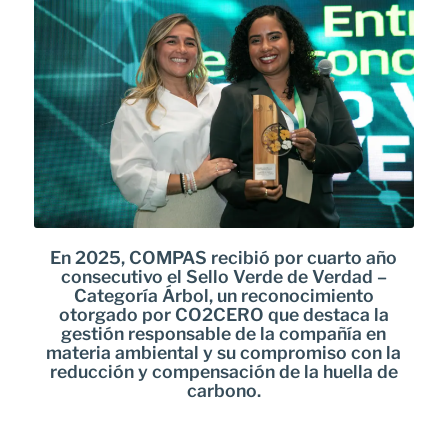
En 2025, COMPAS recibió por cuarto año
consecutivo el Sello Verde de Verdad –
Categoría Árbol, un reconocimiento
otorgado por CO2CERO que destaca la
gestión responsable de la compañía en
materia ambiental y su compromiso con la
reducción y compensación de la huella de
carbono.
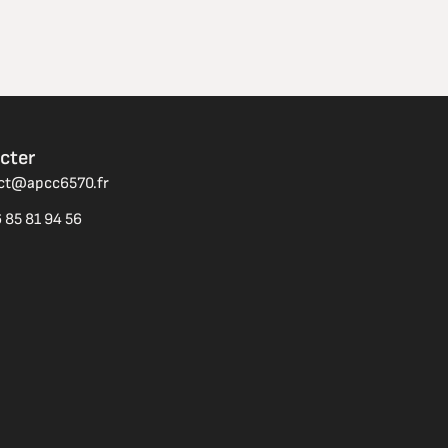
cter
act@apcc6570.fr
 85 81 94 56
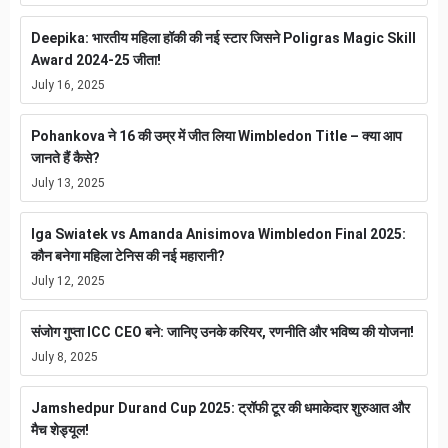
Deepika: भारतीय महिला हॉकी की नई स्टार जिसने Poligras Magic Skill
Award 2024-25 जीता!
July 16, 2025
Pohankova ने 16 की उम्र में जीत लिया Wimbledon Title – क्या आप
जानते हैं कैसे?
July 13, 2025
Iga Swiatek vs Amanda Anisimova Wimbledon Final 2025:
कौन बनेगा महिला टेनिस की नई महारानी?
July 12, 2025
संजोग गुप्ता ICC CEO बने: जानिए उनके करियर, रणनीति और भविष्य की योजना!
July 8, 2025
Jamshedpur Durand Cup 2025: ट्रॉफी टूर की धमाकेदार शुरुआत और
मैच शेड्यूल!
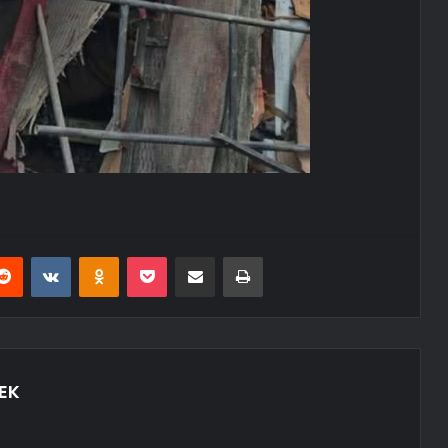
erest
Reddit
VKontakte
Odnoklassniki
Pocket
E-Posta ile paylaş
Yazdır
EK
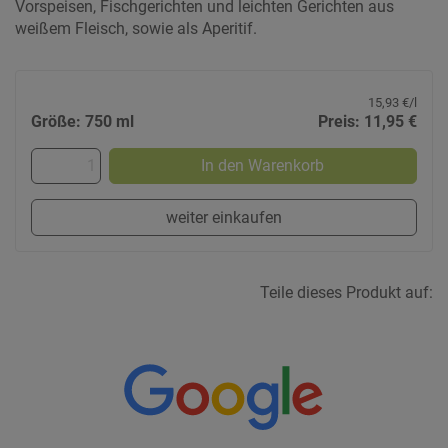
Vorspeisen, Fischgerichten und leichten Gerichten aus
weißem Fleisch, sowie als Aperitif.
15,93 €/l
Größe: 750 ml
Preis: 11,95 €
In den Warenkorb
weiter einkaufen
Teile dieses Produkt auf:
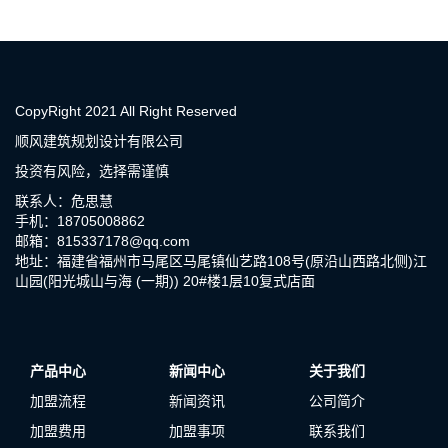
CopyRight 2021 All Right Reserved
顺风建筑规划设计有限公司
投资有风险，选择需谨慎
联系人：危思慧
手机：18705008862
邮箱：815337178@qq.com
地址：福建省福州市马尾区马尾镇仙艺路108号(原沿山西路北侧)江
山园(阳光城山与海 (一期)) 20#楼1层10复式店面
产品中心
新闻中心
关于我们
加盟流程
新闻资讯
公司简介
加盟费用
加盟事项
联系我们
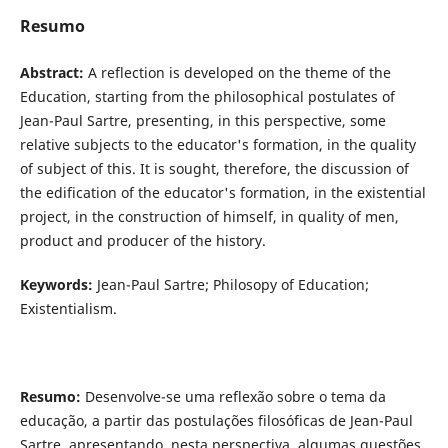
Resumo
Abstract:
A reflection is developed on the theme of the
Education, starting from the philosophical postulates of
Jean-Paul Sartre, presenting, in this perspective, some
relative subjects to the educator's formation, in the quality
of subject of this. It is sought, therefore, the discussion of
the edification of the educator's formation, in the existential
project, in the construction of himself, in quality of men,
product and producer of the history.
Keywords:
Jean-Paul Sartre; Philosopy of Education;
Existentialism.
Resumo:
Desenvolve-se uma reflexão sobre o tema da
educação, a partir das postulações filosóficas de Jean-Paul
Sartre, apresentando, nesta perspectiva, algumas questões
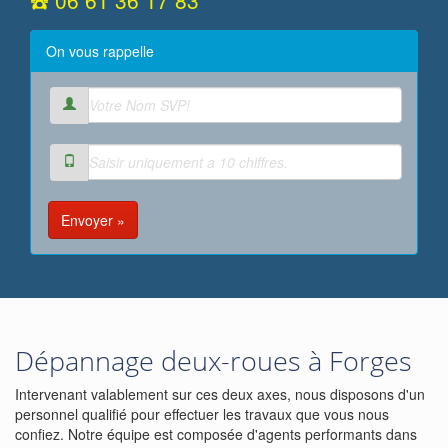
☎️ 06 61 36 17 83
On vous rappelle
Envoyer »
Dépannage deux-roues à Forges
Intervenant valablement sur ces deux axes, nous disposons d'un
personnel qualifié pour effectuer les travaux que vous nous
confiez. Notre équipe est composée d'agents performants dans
+++
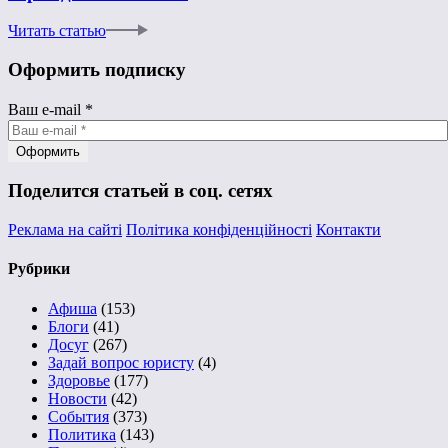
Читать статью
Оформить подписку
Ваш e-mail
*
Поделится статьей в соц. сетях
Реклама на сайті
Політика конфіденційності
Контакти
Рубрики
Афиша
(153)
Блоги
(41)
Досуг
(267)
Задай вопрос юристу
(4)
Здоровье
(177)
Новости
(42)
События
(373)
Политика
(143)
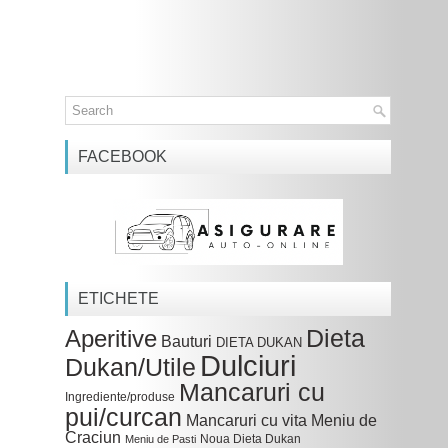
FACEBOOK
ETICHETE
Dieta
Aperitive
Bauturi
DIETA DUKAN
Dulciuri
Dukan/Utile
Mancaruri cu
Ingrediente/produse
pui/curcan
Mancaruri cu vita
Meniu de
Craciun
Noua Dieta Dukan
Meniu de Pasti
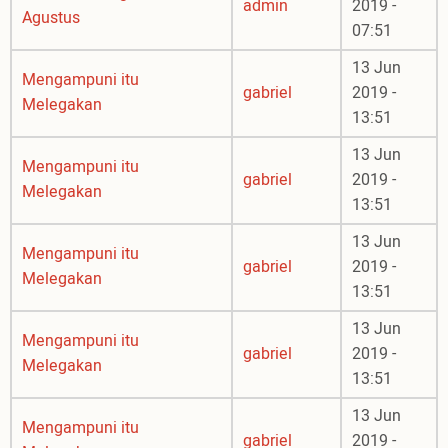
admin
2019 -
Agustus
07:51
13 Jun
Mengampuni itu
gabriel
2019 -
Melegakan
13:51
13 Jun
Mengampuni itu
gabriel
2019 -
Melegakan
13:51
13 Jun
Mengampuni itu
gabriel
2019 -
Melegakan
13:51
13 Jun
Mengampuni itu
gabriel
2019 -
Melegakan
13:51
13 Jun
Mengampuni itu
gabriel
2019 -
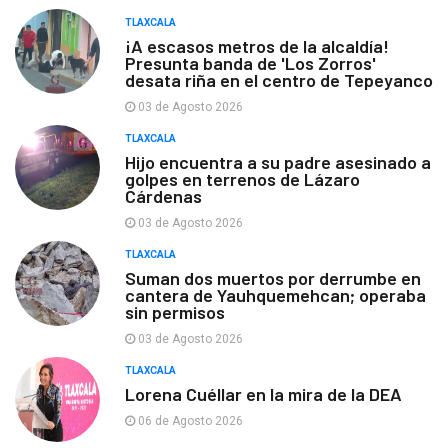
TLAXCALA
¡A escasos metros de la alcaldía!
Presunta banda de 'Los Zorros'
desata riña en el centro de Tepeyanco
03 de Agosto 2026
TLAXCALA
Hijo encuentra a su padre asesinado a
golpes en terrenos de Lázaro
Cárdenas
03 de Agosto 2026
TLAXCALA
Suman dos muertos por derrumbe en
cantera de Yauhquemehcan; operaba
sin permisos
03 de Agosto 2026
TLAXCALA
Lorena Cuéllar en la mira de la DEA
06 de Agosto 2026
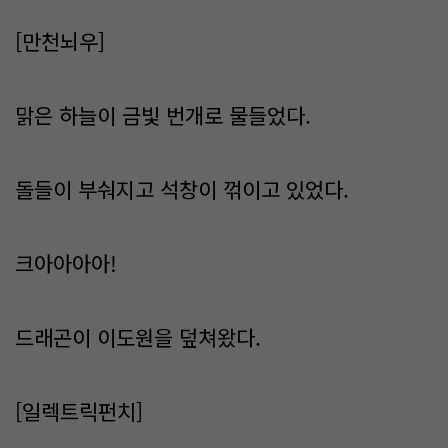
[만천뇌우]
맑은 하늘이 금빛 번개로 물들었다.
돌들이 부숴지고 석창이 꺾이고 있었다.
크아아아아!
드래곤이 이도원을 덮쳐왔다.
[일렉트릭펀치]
+++
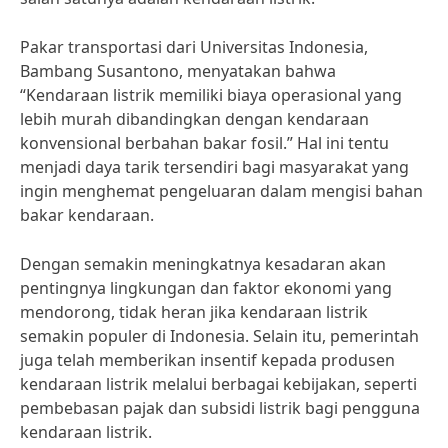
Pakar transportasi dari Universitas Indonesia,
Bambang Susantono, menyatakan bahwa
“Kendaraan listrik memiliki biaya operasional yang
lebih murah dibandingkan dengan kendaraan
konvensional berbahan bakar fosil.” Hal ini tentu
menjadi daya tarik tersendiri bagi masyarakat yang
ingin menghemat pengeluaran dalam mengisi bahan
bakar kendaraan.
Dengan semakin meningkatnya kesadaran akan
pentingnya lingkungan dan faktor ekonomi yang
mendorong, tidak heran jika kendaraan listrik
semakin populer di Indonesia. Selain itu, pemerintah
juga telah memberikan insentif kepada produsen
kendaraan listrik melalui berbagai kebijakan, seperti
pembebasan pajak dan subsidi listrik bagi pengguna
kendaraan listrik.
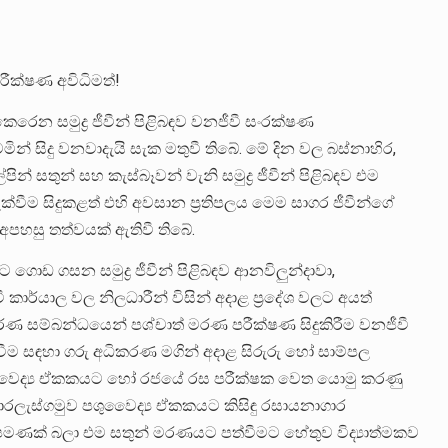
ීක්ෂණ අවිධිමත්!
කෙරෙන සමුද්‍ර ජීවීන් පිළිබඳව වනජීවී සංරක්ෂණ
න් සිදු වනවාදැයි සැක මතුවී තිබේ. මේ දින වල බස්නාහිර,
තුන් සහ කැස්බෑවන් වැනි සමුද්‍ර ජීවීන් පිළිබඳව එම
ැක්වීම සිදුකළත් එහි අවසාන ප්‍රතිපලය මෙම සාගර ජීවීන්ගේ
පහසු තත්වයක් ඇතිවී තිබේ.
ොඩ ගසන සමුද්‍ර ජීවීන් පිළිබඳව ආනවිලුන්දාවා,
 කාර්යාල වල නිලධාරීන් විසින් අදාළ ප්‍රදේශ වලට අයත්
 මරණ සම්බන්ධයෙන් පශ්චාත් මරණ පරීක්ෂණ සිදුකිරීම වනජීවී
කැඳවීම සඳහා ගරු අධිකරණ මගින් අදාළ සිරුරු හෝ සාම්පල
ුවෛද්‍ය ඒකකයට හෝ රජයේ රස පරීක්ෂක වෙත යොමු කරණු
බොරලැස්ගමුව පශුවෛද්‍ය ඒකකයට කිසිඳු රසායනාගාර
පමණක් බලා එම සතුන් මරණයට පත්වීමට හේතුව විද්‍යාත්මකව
+++
Prompt - Look through the records for the word "semakin". Every line that has it should be copied.

Answer section -
Dengan semakin meningkatnya kesadaran akan
semakin populer di Indonesia. Selain itu, pemerintah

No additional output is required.